Time- How to split up wikis over time? For large wikis such as enwiki, we may have to do this, for smaller ones, we have a choice. If so, what splitting makes the most sense?
Use-cases- Are there most common use-cases for this data-release that we should be aware of and tune the release to those use-cases?
High-level input is good, too- If you don't know the answer to the question of which wikigroup and over what time period, that is fine. Tell us practical constraints you have: An n GB file is just too big; ...
Q. Why don't you release the data in one file?
A. It's too big and it won't be useful for the majority of the use-cases where only a portion of the data is needed. (Think about those on low bandwidths or with limited processing power.)

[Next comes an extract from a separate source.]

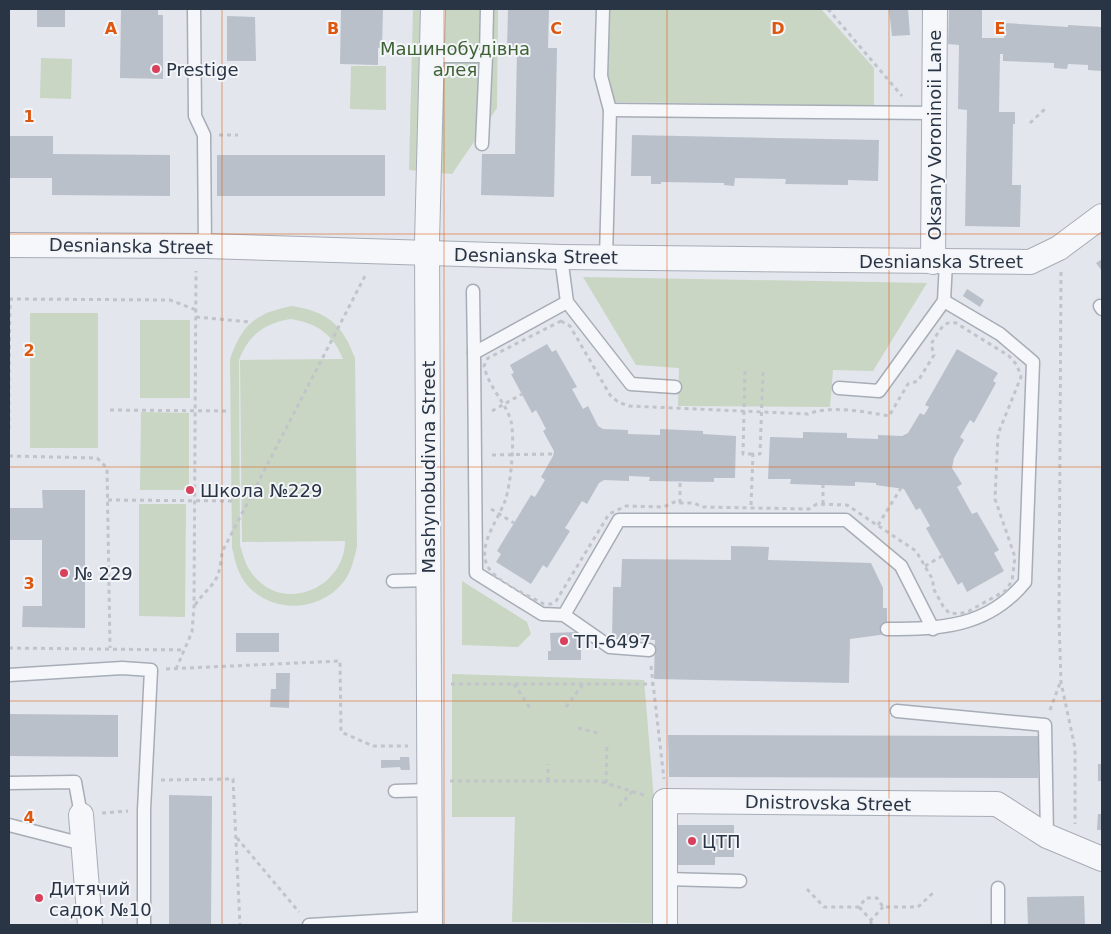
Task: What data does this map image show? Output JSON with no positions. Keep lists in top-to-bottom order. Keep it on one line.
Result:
{"streets":{"street":["Oksany Voroninoii Lane","Desnianska Street","Mashynobudivna Street","Dnistrovska Street"]},"crossings":[["Oksany Voroninoii Lane","Desnianska Street"],["Desnianska Street","Mashynobudivna Street"]],"parks":["Машинобудівна алея"],"places":["Prestige","Школа №229","№ 229","ТП-6497","ЦТП","Дитячий садок №10"],"grid":{"columns":["A","B","C","D","E"],"rows":["1","2","3","4"]}}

Q. Why don't you release a sample of the data for folks to play with and only after you see the actual use-cases, decide the final set of requirements?
A. We may end up doing this, but there are two constraints here: We ideally want to have the data out before the end of September 2019. If we have it out and we don't finalize the format, people will start writing code based on it and if we have to change things, it will mess up their work. We will have to do some of this in the future, but we don't want to rely on iteratively improving the data release format for things we could catch before the release.
Per Capt_Swing's input, we most likely don't need a methodology here. Given the nature of the feedback requested, it is enough to send a simple questionnaire to outside researchers and gather input from internal researchers and make a recommendation/decision.
The following points have been raised by others and are important to keep in mind:
- Whether we want to have data lake as the go-to place for the majority of research use-cases or we want it to complement MySQL DBs will have impact on the type of input we gather. (diego) In conversations with Analytics, the long term goal is identified as having data lake as a place where most of the research data needs are satisfied, but this is much longer term and in the short term the two resources may act as complements.
- What happens to computational resources that are needed by researchers to be able to process data from data lake? (diego) MySQL DBs come hand-in-hand with resources. This can make the work of researchers in under-resources environments easier and can make the data-sets in MySQL DBs more attractive to them in this sense. Longer term plans for Data Lake is encouraged to consider computation resource needs for a volunteer community of researchers to process the data.
Provided by Milimetric and can be used in communications with external researchers/end-users:
A history of activity on Wikimedia projects as complete and research-friendly as possible. We add context to edits, such as whether they were reverted, when they were reverted, how many bytes they changed, how many edits had the user made at that time, and much more, all in the same row as the edit itself. So you can focus more on what you want to find out instead of joining a bunch of tables.